E a leggere la «piattaforma di ricerca», cioè i tipi di tecnologie e gli obiettivi del programma, vien subito da ridere. Poi, però, subentra una profonda tristezza. E uno si chiede chi possa mai aver vagliato, sul piano della plausibilità e della fattibilità, le cosiddette piattaforme di innovazione che sono state finanziate. È evidente che i ministri, presidenti di regioni, sindaci e il sottosegretario alla presidenza del Consiglio, non hanno chiesto, come si fa a livello internazionale per qualunque stanziamento di fondi pubblici, a un comitato di esperti neutrali, se il progetto ha una sua razionalità. Si possono capire Coop e Coldiretti, che avranno un ritorno di immagine attraverso il rinforzo della propaganda antiogm. Ma non è chiaro l'interesse delle istituzioni pubbliche a investire in quel pastrocchio i soldi delle nostre tasse. Che, di fatto, vengono regalati a una fondazione privata, che li userà per fare del proselitismo settario, cioè per alimentare la disinformazione contro l'uso agricolo di ogm.

 

Il piano si ammanta della definizione di «ricerca partecipata», cioè democraticamente controllata. In realtà è l'ennesimo esempio nazionale di manipolazione politica della scienza, nel nome di pregiudizi ideologici. È il ritorno della politicizzazione della biologia del sovietico Lysenko. I danni per una politica agraria ideologica e irresponsabile, saranno a carico dei milioni di cittadini italiani che dovranno pagare il cibo più caro in un paese che diventerà economicamente sempre più arretrato. Chi volesse esprimere un civile segno di protesta può sottoscrivere un appello alle autorità politiche e istituzionali a questo indirizzo: www.salmone.org.

 

 

Lunedì, 31 gennaio, 2011 - 12:47

1 commento

Non bastava il fatto di non

Non bastava il fatto di non avere da anni finanziamenti per fare ricerca in biotecnologie vegetali.

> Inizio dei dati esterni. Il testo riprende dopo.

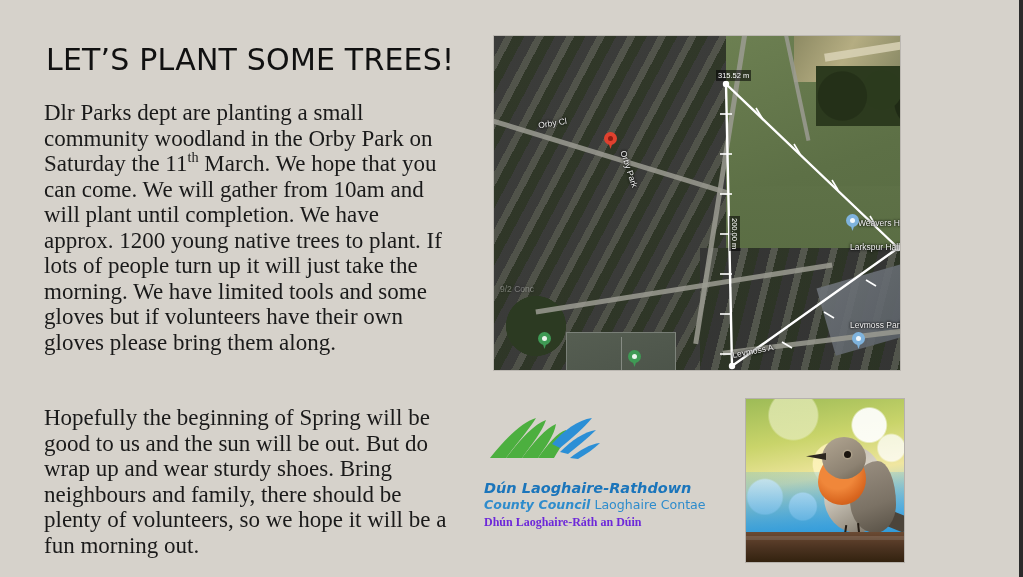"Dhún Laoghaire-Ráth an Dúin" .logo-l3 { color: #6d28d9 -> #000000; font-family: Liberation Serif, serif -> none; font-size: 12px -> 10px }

Non bastava che i disobbedienti, istigati da Zaia, andassero a distruggere i campi degli agricoltori Friulani che stavano rispettando tutte le leggi Europee su cui l'Italia latita.

Non bastava che l'Italia sia l'unico Paese sviluppato che vieta alla ricerca pubblica da 10 anni di fare sperimentazione in pieno campo.

Per quanti anni i nostri giovani pagheranno questo oscurantismo ottuso e senza dati che mira solo ad un mercato autarchico ed autoreferenziale. Guardate su http://www.salmone.org le prime reazioni indignate dei presidenti dei biotecnologi italiani o del presidente della socità scientifica di Orticoltura.

Intanto che nessuna tema. Continuiamo ad importare milioni di tonnelate di soia e mais OGM, ma quello che si deve spegnere è solo il cervello.